Foi em 1891 que o jornalista e escritor judeu austríaco Theodor Herzl tornou-se correspondente em Paris do jornal Neue Freie Presse, de Viena. Na capital francesa, testemunhou a fúria antissemita movida contra o oficial francês, judeu, Alfred Dreyfus, acusado de alta traição e severamente condenado por isso. Trata-se do histórico Caso Dreyfus, que mobilizou o escritor Émile Zola, autor do panfleto “Eu acuso”, em defesa do oficial sob suspeita. A acusação era inverídica, como se esclareceria mais tarde. Herzl desencadeou o movimento denominado sionismo político, tendo por objetivo a criação de um país onde seu povo estaria a salvo das agressões históricas. Apoiado e também negado pelos judeus, o movimento provocaria ondas migratórias da Europa Central e Oriental, sobretudo, sob a influência das ideias revolucionárias da época – o anarquismo, o comunismo e o laicismo – implantando os modelos básicos do que seria o futuro Estado de Israel. Mas acontecerá em 1948, três anos depois do fim da Segunda Guerra Mundial, a proclamação de Israel como Estado, pela Organização das Nações Unidas (ONU), após a divulgação da calamidade conhecida como Holocausto – ou Shoá, termo hebraico proposto em substituição à discutível e popularizada palavra de tom sacrificial.
De modo convergente, e premonitório, o processo de recuperação do hebraico tivera início no final do século XVIII, na Alemanha, com a chamada Instrução ou Hascalá – Iluminismo em hebraico –, em torno do filósofo Moses Mendelssohn (1729-1786), que se propunha a abrir caminhos para a adaptação dos judeus numa Europa em transformação econômica, social e política. Era preciso, de acordo com os iluministas judeus, como se tornaram conhecidos, romper os limites do gueto e enfrentar as novas condições de vida que se impunham. Passo gigantesco foi a decisão de recuperar o idioma hebraico como língua de expressão judaica em geral, após quase dois mil anos de silêncio, período em que era usado marcadamente na escrita de cunho religioso, pelos rabinos, com exceção para o caso da Ibéria, na passagem do primeiro para o segundo milênio, quando a literatura laica surgiu de modo irrefreável entre os sábios de Israel – filósofos, poetas, gramáticos, homens de negócios, rabinos, místicos, por vezes simultaneamente.
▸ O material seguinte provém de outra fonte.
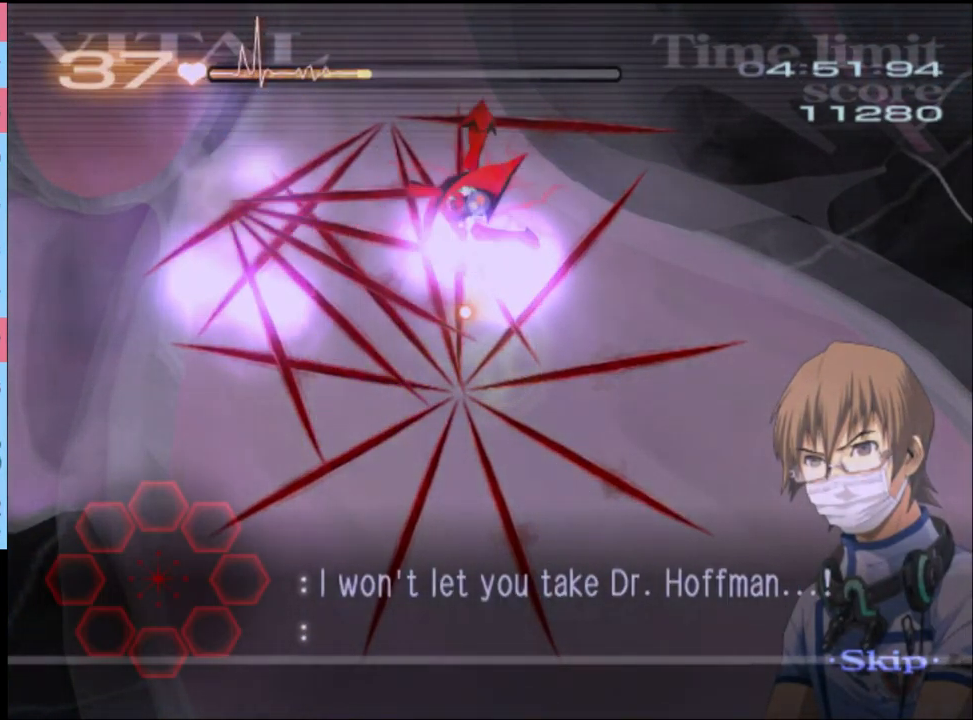
{"keys": [], "mouse": [], "events": []}
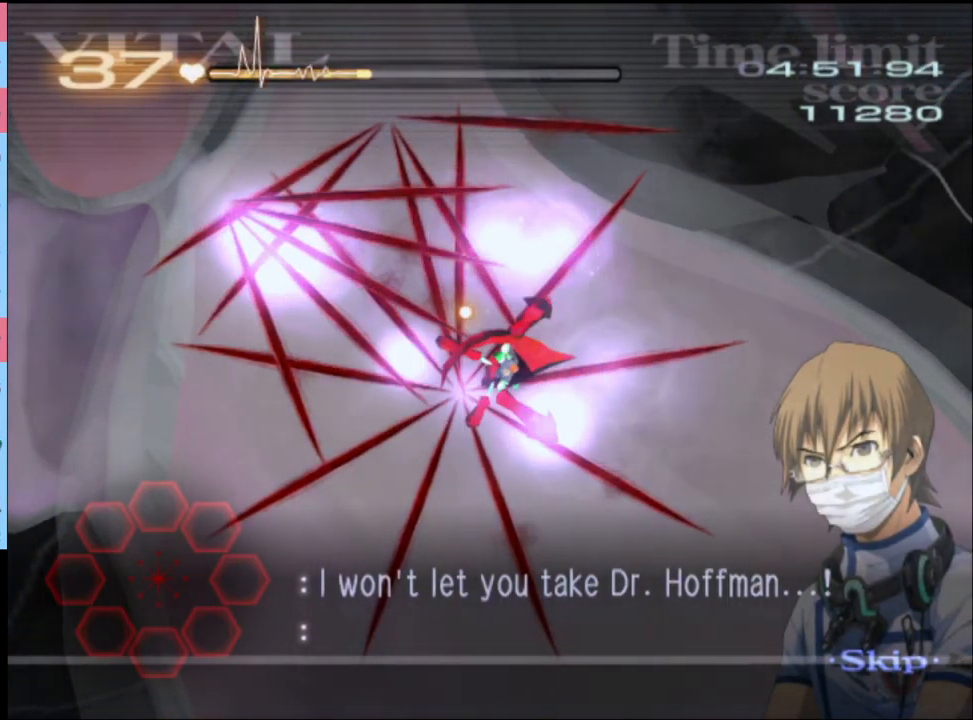
{"keys": [], "mouse": [], "events": []}
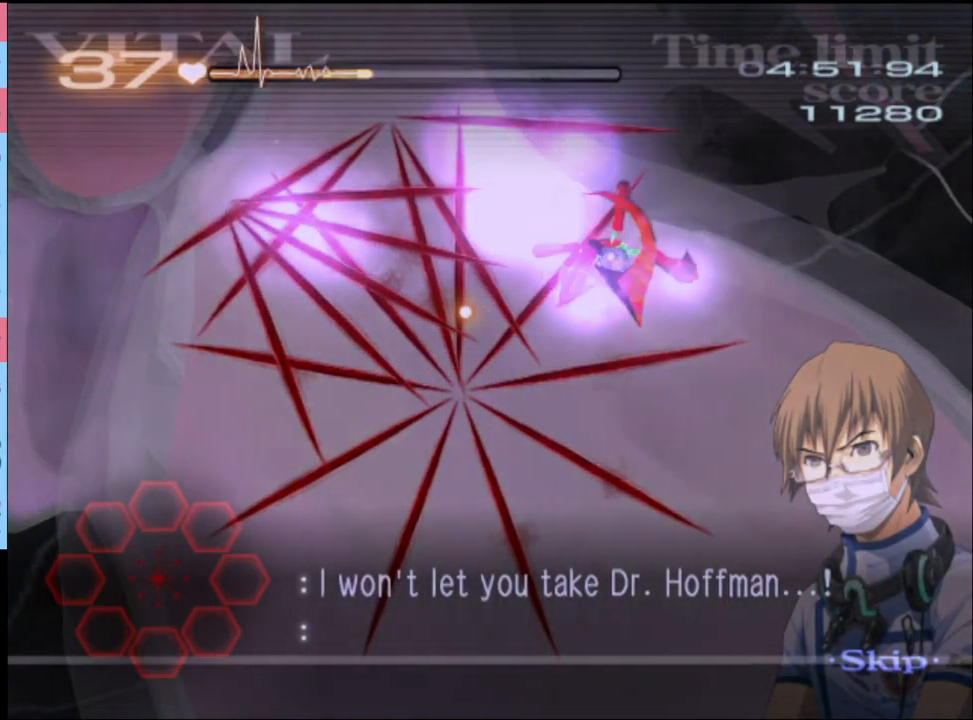
{"keys": [], "mouse": [], "events": []}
Durante a Idade Média, passagem do primeiro para o segundo milênio, o hebraico viveu uma transformação inovadora, dando origem a uma literatura laica. No ambiente árabe-muçulmano, os judeus adotaram o hebraico na escrita da poesia, considerando-o como sua língua nacional por excelência. Depois da reconquista cristã, a eliminação do poder árabe da Ibéria e, mais tarde, a inquisição, que expulsaria os judeus da região caso não se convertessem ao cristianismo, os intelectuais hebraicos de raízes ibéricas ressurgiriam em outras áreas da Europa: na Holanda, Itália, Inglaterra e no Império Otomano. Mas foi em fins do século XVIII que teve início a ascensão europeia do judaísmo chamado asquenazita, falante do iídiche (a língua judaica de base alemã), com características próprias e um tanto distantes do mundo judaico hispano-português, o chamado sefardita (de Sefarad, Ibéria em hebraico) – sem mencionar o judaísmo médio oriental e norte-africano.
Frise-se, no entanto, que o hebraico nunca deixou de ser praticado na literatura religiosa das comunidades judaicas em geral, do Iêmen à Pérsia, do Egito ao Marrocos, assim como entre os asquenazitas do centro e do leste europeus. Na primeira metade do século XIX, ressurgiria com força a narrativa e a poesia hebraicas, laicas, sob a fina roupagem da linguagem bíblica – o registro da matriz e da expressão hebraico-judaica de todos os tempos. Assim como havia acontecido na Ibéria medieval (Espanha e Portugal), o hebraico saía da Bíblia para a vida atual, com suas necessidades e exigências inéditas, ocasionando não apenas a recuperação do idioma, como também a sua renovação. O iídiche, a língua popular, considerada naquele tempo um idioma vulgar e desprezível, acabaria por se impor como a língua judaica cotidiana do mundo asquenazita.
Escritores passaram a utilizar, na sequência, tanto o hebraico como o iídiche, de acordo com a hora e sua ideologia judaica (a tradição das línguas judaicas, ou seja, vernáculos utilizados pelos judeus, como o alemão, o castelhano, inclusive o português, e, sobretudo, o árabe medieval), ambos escritos com o alfabeto hebraico, adquirindo características próprias. Dessa forma, os filósofos judeus escreviam suas obras. No capítulo oitocentista, o hebraico passaria a representar a problemática dos judeus na Europa Central e Oriental, formando uma literatura de acordo com os modelos europeus e suas tendências, porém, de temática predominantemente judaica: a tensão com o mundo não judaico, a imensa crise de identidade que se instalara desde o século XVIII, a situação da mulher, o operariado, o laicismo, o uso do alemão, do francês e de outras línguas.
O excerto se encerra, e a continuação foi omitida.